As far as Eurpean fishermen fishing the Grand Banks in the 15th century, I don’t know if this has been definitely established. They may have, but I don’t think any definite records have been uncovered that establish this without question.
DTILQUE:
“Apparently, Columbus made a trip to Iceland sometime before 1492”
Do you have a cite for this? I’d be surprised if this was generally accepted to be true.
I don’t know if I would trust Charles Van Doren as a source, but in A History of Knowledge, he suggests that the Northern European fishermen kept quiet about the Grand Banks for the same reason recreational fishermen keep their favorite spots a secret today, they didn’t want anyone else to get their fish,
Samuel Eliot Morrison, in his Admiral of the Ocean Sea notes that Columbus reported having gone to Iceland and 100 leagues beyond in 1477. Morrison indicates that there was a steady trade among the mariners of Lisbon, the Azores, Bristol, and Iceland at that time and Columbus noted that he left from Lisbon and that at Iceland, (which he called Tile (Thule)), he encountered trade goods from Bristol.
There are some other odd comments in that part of his memoirs, but as far as I know, that Icelandic trip is generally accepted as a real event in the life of Columbus.
That he probably heard about Greenland, there, is likely, although irrelevant, as he does not seem to have attached any importance to it. (Morrison says that Greenland appeared on several European maps of the era–although usually as a long peninsula extending from Asia.)
The “official” discovery of the Grand Banks is credited to John Cabot during his 1497 voyage, after which one of his claims was that he had found enough fish to remove England’s dependence of Iceland for their fish.
There are persistent speculations such as those of Van Doren, but they have, as yet, had no supporting evidence.
If he did, would he have not had a better idea that he didn’t land in Asia?
I dunno.

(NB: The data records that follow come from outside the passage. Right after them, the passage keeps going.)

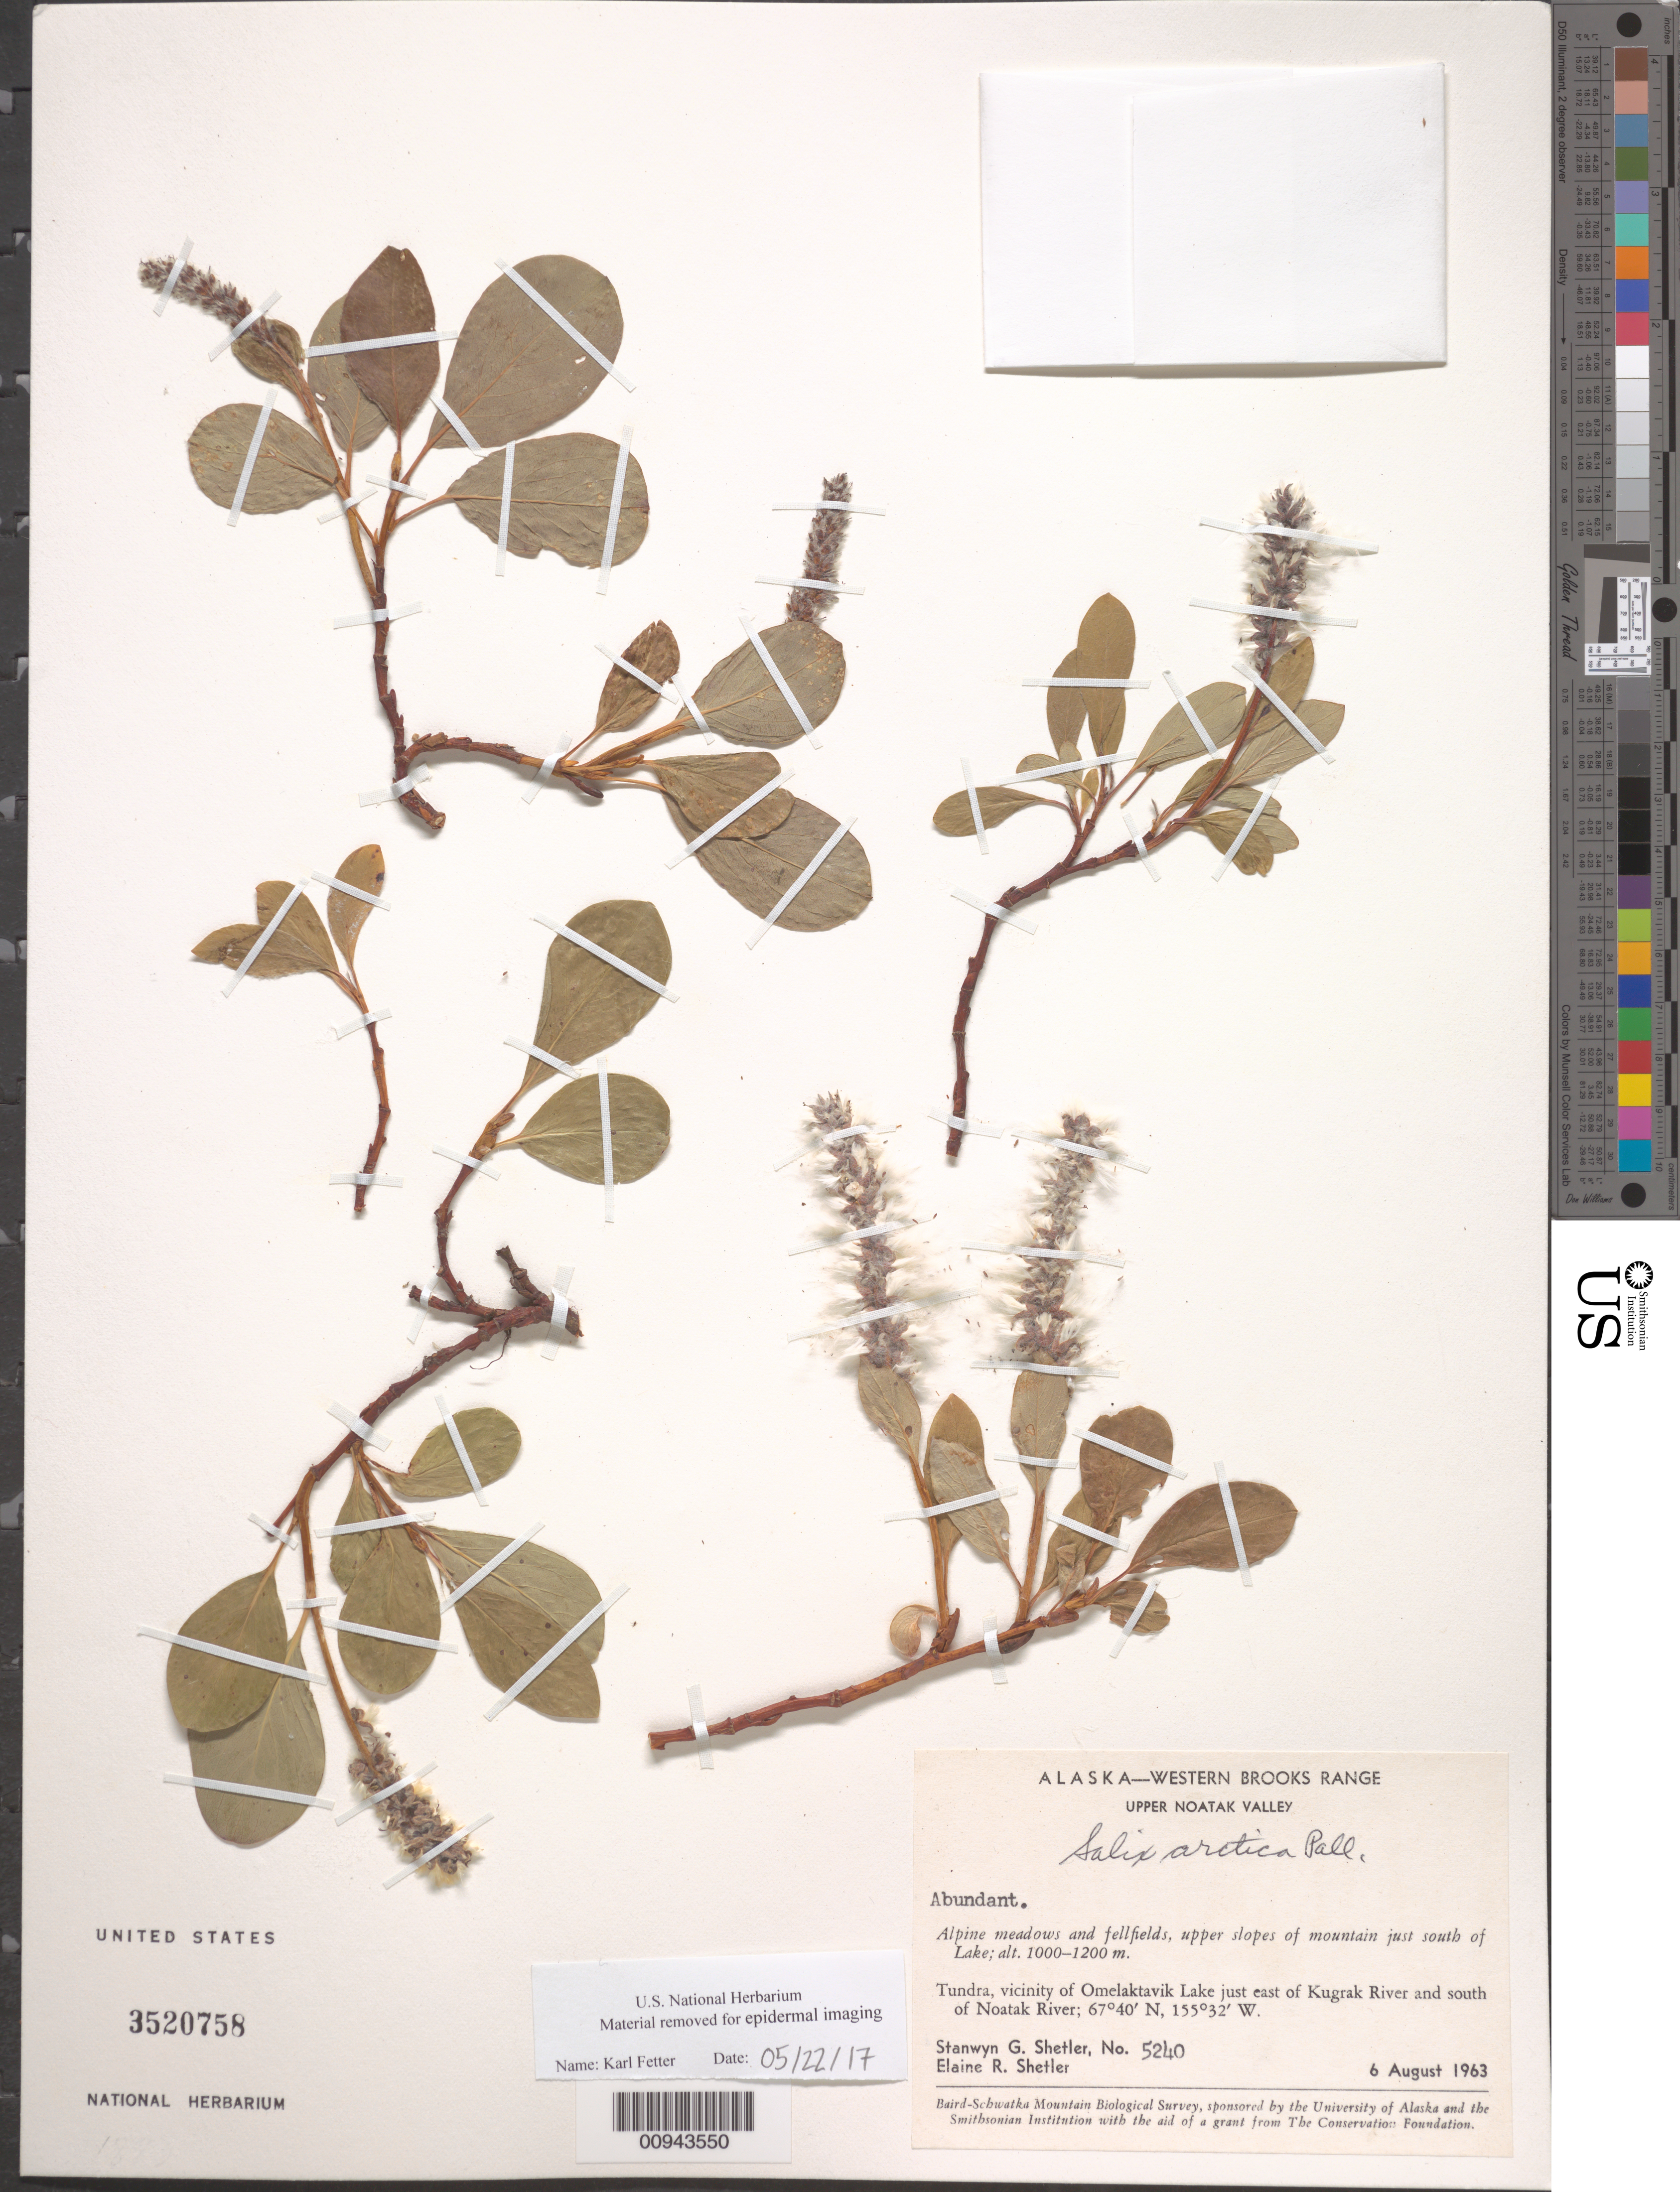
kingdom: Plantae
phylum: Tracheophyta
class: Magnoliopsida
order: Malpighiales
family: Salicaceae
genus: Salix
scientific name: Salix arctica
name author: Pall.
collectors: S. Shetler & E. R. Shetler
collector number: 5240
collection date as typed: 06 Aug 1963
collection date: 1963-08-06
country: United States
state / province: Alaska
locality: Vicinity of Omelaktavik Lake just east of Kugrak River and south of Noatak River. Western Brooks Range, Upper Noatak Valley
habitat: Tundra. Alpine meadows and fellfields, upper slopes of mountain just south of Lake.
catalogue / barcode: US 3520758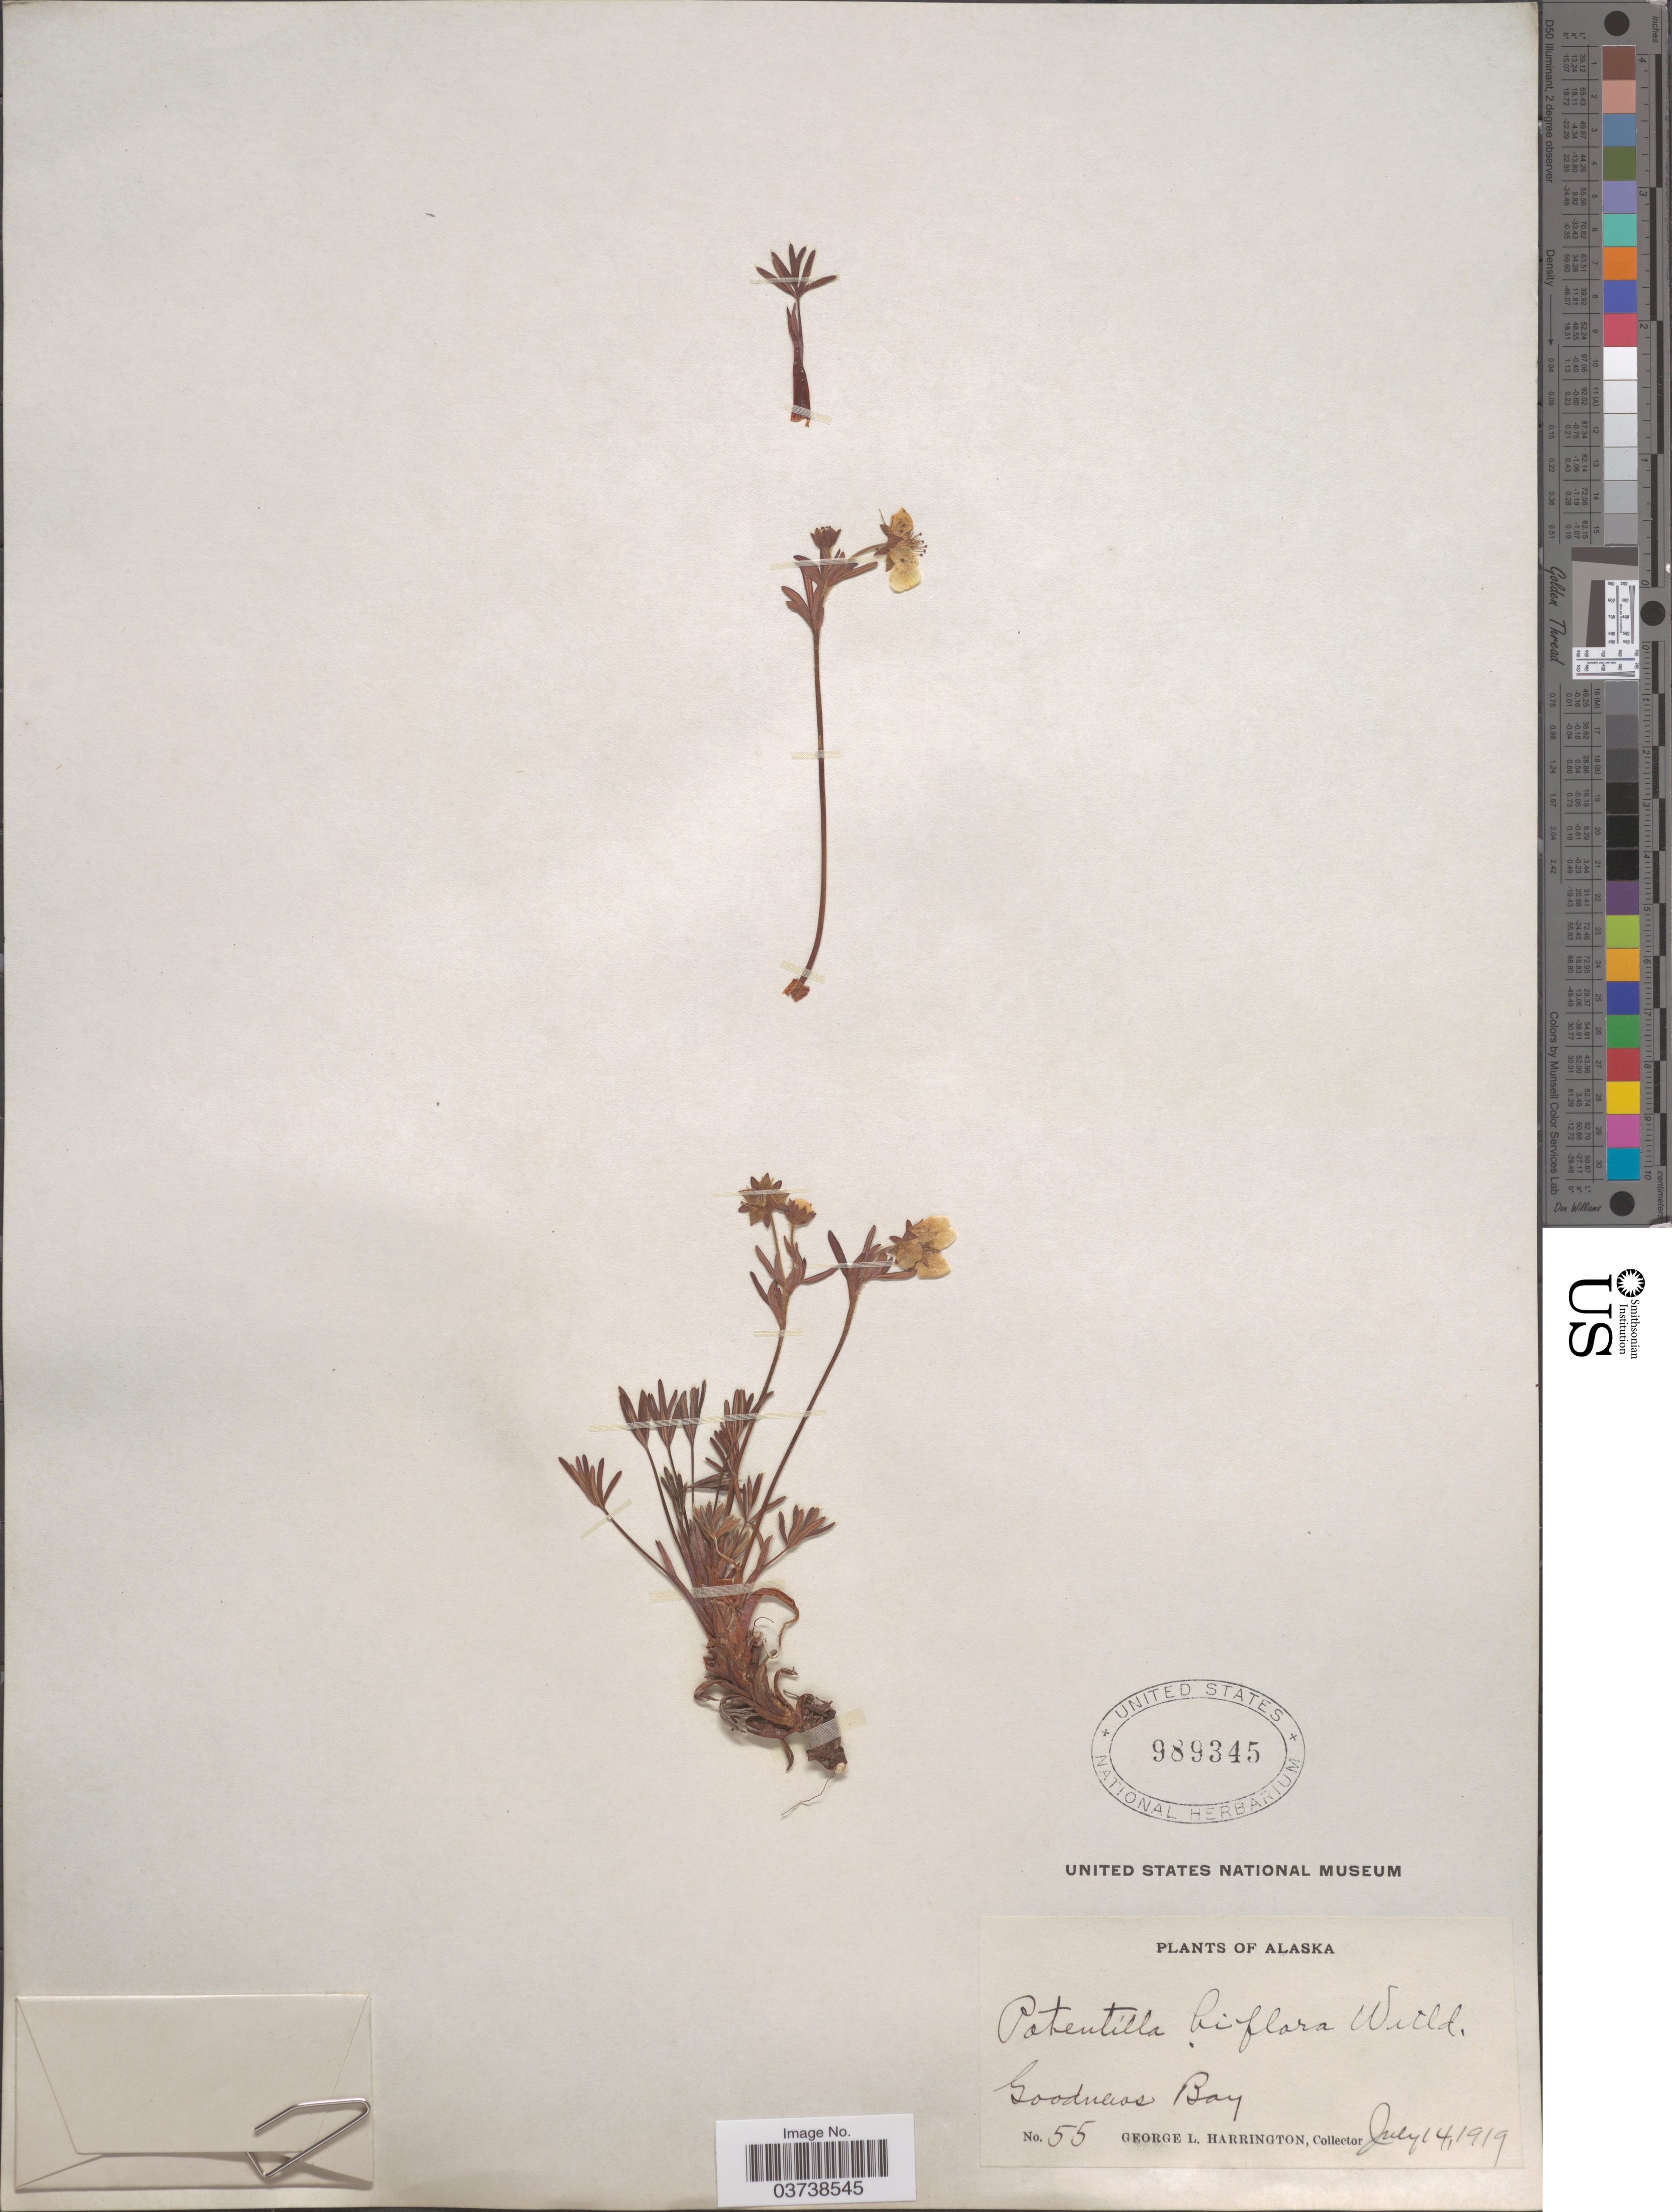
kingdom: Plantae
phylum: Tracheophyta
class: Magnoliopsida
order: Rosales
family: Rosaceae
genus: Potentilla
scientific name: Potentilla biflora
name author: Willd. ex Schltdl.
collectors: G. Harrington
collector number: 55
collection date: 1919-07-14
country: United States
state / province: Alaska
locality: Goodnews Bay.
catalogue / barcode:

If Greenland was considered part of Asia, that would tend to lend credence to his theory that Asia was fairly close to Europe. (I have not seen a picture of those maps, but I recall the “Greenland peninsula” being described as very long. And, of course, being closer to the pole, it did not need to extend quite so far out as if it had been coming directly from Japan or China.)
One of the peculiar aspects of the story of Columbus and Isabella was the way that he seriously underestimated the size of the Earth. When he was sent to make his case before a panel of scholars, he insisted that the Earth had a diameter of 6,000 miles while they (correctly) insisted that it was closer to 8,000. He managed to talk Isabella into funding the voyage (the “she sold her jewels” story) over their objections. It is a matter of much speculation that he knew that the Earth was as large as it was but feared that he would never get funding from anyone if they believed that he was going to need to sail for 10,000 miles, or so, to get to Cathay. Hitting the Antilles at 4,000 miles made future exploration more palatable.